Biodiesel is a domestically produced, renewable fuel made primarily from biomass such as vegetable oils, animal fats or recycled restaurant grease. Production occurs through transesterification, separating glycerin from biodiesel, which can then be blended into different concentrations for use: B5 (< 5% biodiesel), B20 (6-20% biodiesel) or B100 (100% biodiesel). Blends of <5% aren’t required to be labeled, so you may be using biodiesel without even knowing it.
As companies search for transportation-related emission reductions in either scope 1 or scope 3 categories biodiesel is a good start. Biodiesel offers 57 – 86% reduction in lifecycle greenhouse gas emissions, depending on feedstock and blend.
As a drop-in fuel for traditional diesel vehicles with similar fuel economy, this alternative fuel doesn’t require new vehicles or vehicle modifications, significantly shortening the conversion process. Further, biodiesel raises the cetane number of the fuel which works to improve fuel lubricity, extending wear of engine components.

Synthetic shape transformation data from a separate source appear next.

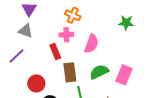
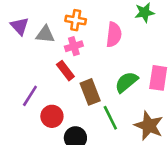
gray triangle: (26, 31) -> (45, 34), moved
pink semicircle: (91, 44) -> (114, 35), moved
purple line: (16, 56) -> (30, 96), moved

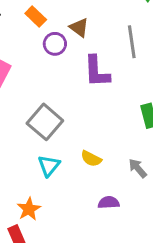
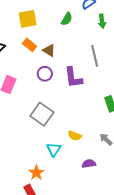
brown triangle: (79, 28) -> (49, 50), moved
purple circle: (55, 44) -> (45, 74), moved
cyan triangle: (49, 166) -> (54, 149), moved

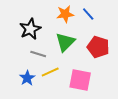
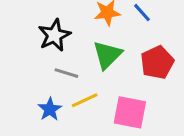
red pentagon: (98, 47) -> (157, 62), turned 30

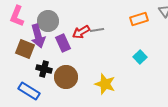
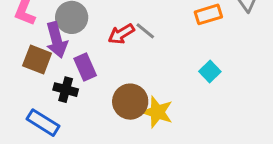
gray line: (97, 30) -> (145, 31), turned 48
purple rectangle: (63, 43) -> (85, 67), moved
brown circle: (66, 77) -> (130, 102), moved

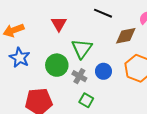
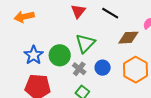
red triangle: (59, 24) -> (78, 11), moved
blue star: (20, 58) -> (34, 55), moved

From a cost perspective, biodiesel qualifies as a renewable fuel under the federal Renewable Fuel Standard, California’s Low Carbon Fuel Standard and Oregon’s Clean Fuels Program, which were all created to expand clean fuel solutions and reduce transportation-related emissions. In 2018 the biodiesel industry produced 2.6 billion gallons of biodiesel and became the largest generator of LCFS credits (see definition below), making it the most widely used alternative fuel.
In some regions, biodiesel isn’t so much of a “can we have it”, rather a “you must use it” conversation. According to the chart below, courtesy of Breakthrough, biodiesel blends are mandated in some states across the nation.

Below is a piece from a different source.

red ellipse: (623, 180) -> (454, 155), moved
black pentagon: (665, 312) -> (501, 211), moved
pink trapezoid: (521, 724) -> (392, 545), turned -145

Biodiesel is undoubtedly an easy path to emission reductions, but still contains a few key considerations to keep in mind.
- Fueling infrastructure for blends of B20 and higher is limited, with only a few hundred stations across the nation. The limited availability is partly due to demand and also because stations that offer blends of B20 and higher are subject to further certification procedures and lack storage capabilities.
- The next concern is relative to capability. Fleets considering use of biodiesel should first check with their vehicle manual to ensure it can use biodiesel. The manual will identify if biodiesel can be used and then if so, which blends are compatible with the engine. Most vehicles are can use B5, but then higher blends are in question. The National Biodiesel Board’s OEM Information also tracks compatibility of various vehicles.
- If your fleet operates in cold climates, you may consider the blend of biodiesel used as higher blends may not perform well in cold weather conditions because it freezes faster than traditional diesel.
Biodiesel is a quick solution to immediate transportation-related emission benefits. It’s a drop-in fuel for most existing diesel vehicles in blends of B5 and B20 and qualifies for government financial credits. However, emission benefits are small compared to other alternative fuels, fueling infrastructure is still quite limited and fuel costs may be challenging for fleets seeking the lowest cost fuel solution.